‘Noir Alley’ on TCM to feature film noir movies weekly

From left, Humphrey Bogart, Peter Lorre, Mary Astor and Sydney Greenstreet in "The Maltese Falcom." Credit: Warner Bros.
Sunday mornings are about to get a lot darker on Turner Classic Movies.
Starting on March 5 at 10 a.m., the vintage movie channel will premiere “Noir Alley,” a weekly foray into a shadowy cinematic world populated by tough guys, femmes fatales and assorted thugs and slugs. The films may be black and white, but the characters sure aren’t.
Hosting the series is Eddie Muller, the “Czar of Noir” who has written numerous books on the genre and has been a leading proponent of film restoration. “Noir Alley” is essentially a weekly spinoff of the “Summer of Darkness” film noir retrospective that Muller hosted in 2015 and proved popular with viewers.
“It’s high style. It’s the epitome of everything we love about classic Hollywood,” Muller says of film noir. “Except they’re darker stories. They’re timeless stories about people making wrong decisions and the consequences that they face for these wrong decisions.”
Film noir’s sordid elements, frequently sleazy settings and cynical world outlooks are also a draw to younger audiences, Muller says: “Kids have a natural tendency not to accept so readily that old Hollywood premise that everything ends happily ever. I have said many times that film noir is like the gateway drug to classic cinema, because young people will watch a film noir and then say ‘what else did this person do?’ whether it’s an actor or a director.”

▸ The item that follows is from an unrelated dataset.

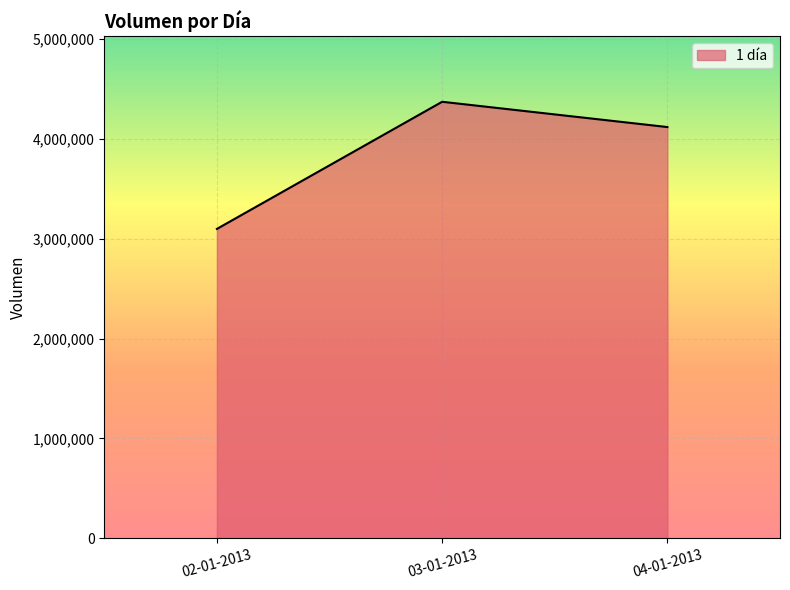

What is the minimum value shown in the chart?

3098700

Kicking off “Noir Alley” will be the movie many cineastes regard as the first true film noir, John Huston’s “The Maltese Falcon” (1941), starring Humphrey Bogart as Dashiell Hammett’s hard-boiled detective Sam Spade. Also coming up on March 12 are “Detour” (1945), a low-budget cult classic about a hitchhiker (Tom Neal) embroiled in murder and blackmail; Fred Zinneman’s “Act of Violence” (1949) on March 19 starring Van Heflin as a former POW being stalked by the Army buddy (Robert Ryan) he betrayed; and “Tension” (1949) featuring a tour de force performance by Audrey Totter as the two-timing wife of a milquetoast pharmacist (Richard Basehart) on March 26. Muller will also share back stories on the movies during his introductions and closing segments that will bookend each film.
The series will also include staples of the genre like Fritz Lang’s “Scarlet Street” (1945) on April 9 and “Out of the Past” (1947) with Robert Mitchum on June 4; rarities such as John Garfield’s final film “He Ran All the Way” (1951) on June 18; and Muller’s favorite film, Nicholas Ray’s “In a Lonely Place” (1950) starring Bogart as a self-destructive screenwriter, in September.